Gab es in dieser Frage schon einmal Gespräche zwischen ver.di und der Lidl-Chefetage?
Weder Konzernchef Dieter Schwarz noch der zweite Mann im Konzern, Klaus Gehrig, haben auf unsere Aufforderung, Verhandlungen über die Bildung von Betriebsräten aufzunehmen, in irgendeiner Weise reagiert. Das betrifft auch unsere aktuelle Forderung, soziale Grundrechte der Beschäftigten zuzusichern. Statt dessen versucht Lidl derzeit, sein angeschlagenes Image mit durchsichtigen PR-Strategien wie dem Angebot von wenigen Bio- und »TransFair«-Produkten aufzumöbeln.
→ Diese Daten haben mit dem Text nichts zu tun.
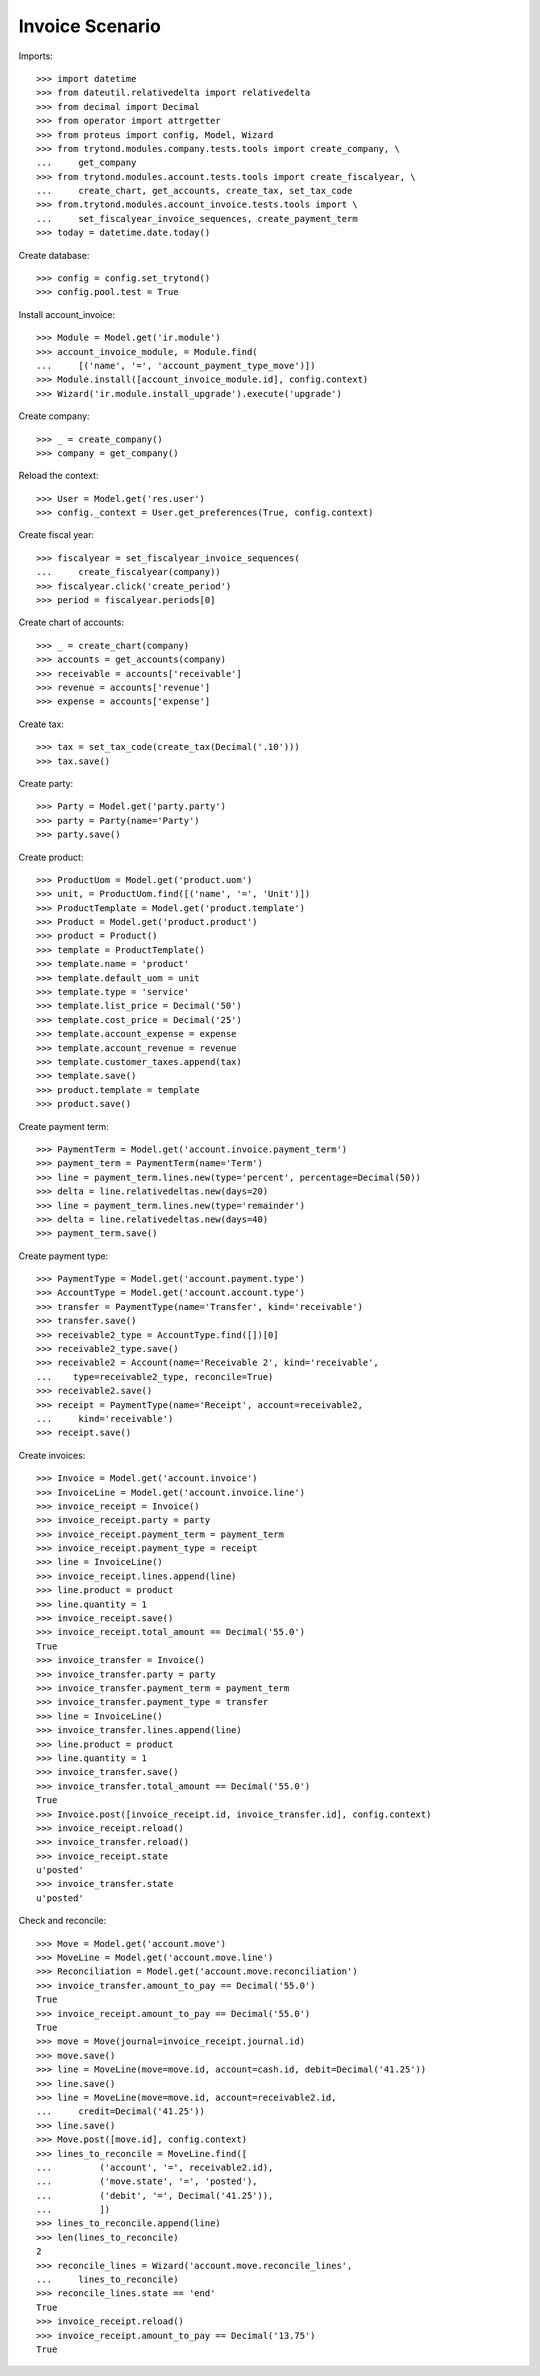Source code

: ================
Invoice Scenario
================

Imports::

    >>> import datetime
    >>> from dateutil.relativedelta import relativedelta
    >>> from decimal import Decimal
    >>> from operator import attrgetter
    >>> from proteus import config, Model, Wizard
    >>> from trytond.modules.company.tests.tools import create_company, \
    ...     get_company
    >>> from trytond.modules.account.tests.tools import create_fiscalyear, \
    ...     create_chart, get_accounts, create_tax, set_tax_code
    >>> from.trytond.modules.account_invoice.tests.tools import \
    ...     set_fiscalyear_invoice_sequences, create_payment_term
    >>> today = datetime.date.today()

Create database::

    >>> config = config.set_trytond()
    >>> config.pool.test = True

Install account_invoice::

    >>> Module = Model.get('ir.module')
    >>> account_invoice_module, = Module.find(
    ...     [('name', '=', 'account_payment_type_move')])
    >>> Module.install([account_invoice_module.id], config.context)
    >>> Wizard('ir.module.install_upgrade').execute('upgrade')

Create company::

    >>> _ = create_company()
    >>> company = get_company()

Reload the context::

    >>> User = Model.get('res.user')
    >>> config._context = User.get_preferences(True, config.context)

Create fiscal year::

    >>> fiscalyear = set_fiscalyear_invoice_sequences(
    ...     create_fiscalyear(company))
    >>> fiscalyear.click('create_period')
    >>> period = fiscalyear.periods[0]

Create chart of accounts::

    >>> _ = create_chart(company)
    >>> accounts = get_accounts(company)
    >>> receivable = accounts['receivable']
    >>> revenue = accounts['revenue']
    >>> expense = accounts['expense']

Create tax::

    >>> tax = set_tax_code(create_tax(Decimal('.10')))
    >>> tax.save()

Create party::

    >>> Party = Model.get('party.party')
    >>> party = Party(name='Party')
    >>> party.save()

Create product::

    >>> ProductUom = Model.get('product.uom')
    >>> unit, = ProductUom.find([('name', '=', 'Unit')])
    >>> ProductTemplate = Model.get('product.template')
    >>> Product = Model.get('product.product')
    >>> product = Product()
    >>> template = ProductTemplate()
    >>> template.name = 'product'
    >>> template.default_uom = unit
    >>> template.type = 'service'
    >>> template.list_price = Decimal('50')
    >>> template.cost_price = Decimal('25')
    >>> template.account_expense = expense
    >>> template.account_revenue = revenue
    >>> template.customer_taxes.append(tax)
    >>> template.save()
    >>> product.template = template
    >>> product.save()

Create payment term::

    >>> PaymentTerm = Model.get('account.invoice.payment_term')
    >>> payment_term = PaymentTerm(name='Term')
    >>> line = payment_term.lines.new(type='percent', percentage=Decimal(50))
    >>> delta = line.relativedeltas.new(days=20)
    >>> line = payment_term.lines.new(type='remainder')
    >>> delta = line.relativedeltas.new(days=40)
    >>> payment_term.save()

Create payment type::

    >>> PaymentType = Model.get('account.payment.type')
    >>> AccountType = Model.get('account.account.type')
    >>> transfer = PaymentType(name='Transfer', kind='receivable')
    >>> transfer.save()
    >>> receivable2_type = AccountType.find([])[0]
    >>> receivable2_type.save()
    >>> receivable2 = Account(name='Receivable 2', kind='receivable',
    ...    type=receivable2_type, reconcile=True)
    >>> receivable2.save()
    >>> receipt = PaymentType(name='Receipt', account=receivable2,
    ...     kind='receivable')
    >>> receipt.save()

Create invoices::

    >>> Invoice = Model.get('account.invoice')
    >>> InvoiceLine = Model.get('account.invoice.line')
    >>> invoice_receipt = Invoice()
    >>> invoice_receipt.party = party
    >>> invoice_receipt.payment_term = payment_term
    >>> invoice_receipt.payment_type = receipt
    >>> line = InvoiceLine()
    >>> invoice_receipt.lines.append(line)
    >>> line.product = product
    >>> line.quantity = 1
    >>> invoice_receipt.save()
    >>> invoice_receipt.total_amount == Decimal('55.0')
    True
    >>> invoice_transfer = Invoice()
    >>> invoice_transfer.party = party
    >>> invoice_transfer.payment_term = payment_term
    >>> invoice_transfer.payment_type = transfer
    >>> line = InvoiceLine()
    >>> invoice_transfer.lines.append(line)
    >>> line.product = product
    >>> line.quantity = 1
    >>> invoice_transfer.save()
    >>> invoice_transfer.total_amount == Decimal('55.0')
    True
    >>> Invoice.post([invoice_receipt.id, invoice_transfer.id], config.context)
    >>> invoice_receipt.reload()
    >>> invoice_transfer.reload()
    >>> invoice_receipt.state
    u'posted'
    >>> invoice_transfer.state
    u'posted'

Check and reconcile::

    >>> Move = Model.get('account.move')
    >>> MoveLine = Model.get('account.move.line')
    >>> Reconciliation = Model.get('account.move.reconciliation')
    >>> invoice_transfer.amount_to_pay == Decimal('55.0')
    True
    >>> invoice_receipt.amount_to_pay == Decimal('55.0')
    True
    >>> move = Move(journal=invoice_receipt.journal.id)
    >>> move.save()
    >>> line = MoveLine(move=move.id, account=cash.id, debit=Decimal('41.25'))
    >>> line.save()
    >>> line = MoveLine(move=move.id, account=receivable2.id,
    ...     credit=Decimal('41.25'))
    >>> line.save()
    >>> Move.post([move.id], config.context)
    >>> lines_to_reconcile = MoveLine.find([
    ...         ('account', '=', receivable2.id),
    ...         ('move.state', '=', 'posted'),
    ...         ('debit', '=', Decimal('41.25')),
    ...         ])
    >>> lines_to_reconcile.append(line)
    >>> len(lines_to_reconcile)
    2
    >>> reconcile_lines = Wizard('account.move.reconcile_lines',
    ...     lines_to_reconcile)
    >>> reconcile_lines.state == 'end'
    True
    >>> invoice_receipt.reload()
    >>> invoice_receipt.amount_to_pay == Decimal('13.75')
    True
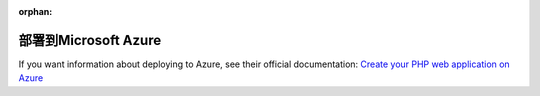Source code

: :orphan:

.. index::
   single: Deployment; Deploying to Microsoft Azure Website Cloud

部署到Microsoft Azure
============================

If you want information about deploying to Azure, see their official documentation:
`Create your PHP web application on Azure`_

.. _`Create your PHP web application on Azure`: https://azure.microsoft.com/en-us/develop/php/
Daß nun bei einem Bruchteil des Sortiments Umwelt- und Sozialstandards in der Produktion beachtet werden, taugt längst nicht als Entschuldigung dafür, europaweit die sozialen Rechte Zehntausender Mitarbeiter mit Füßen zu treten.
Sehen Sie nicht die Gefahr, daß andere ähnlich rabiat verfahrende Handelsriesen im Windschatten Ihrer Anti-Lidl-Kampagne ungebührend aufgewertet werden?
Ohne Frage besteht bei den Arbeits- und Lohnbedingungen auch anderer Discounter und Handelsunternehmen zum Teil großer Verbesserungsbedarf. Unsere Kampagne war entsprechend von Beginn an so angelegt, Lidl quasi exemplarisch für eine ganze Branche an den Pranger zu stellen. So hat ver.di beispielsweise auch Aldi oder die Drogeriekette Schlecker im Visier. Andererseits hat sich der Schwarz-Konzern seine hervorgehobene Stellung aber auch »verdient«. In Sachen gewerkschafts- und betriebsratsfeindlicher Unternehmenspolitik ist Lidl einfach die »Nummer eins« in Deutschland.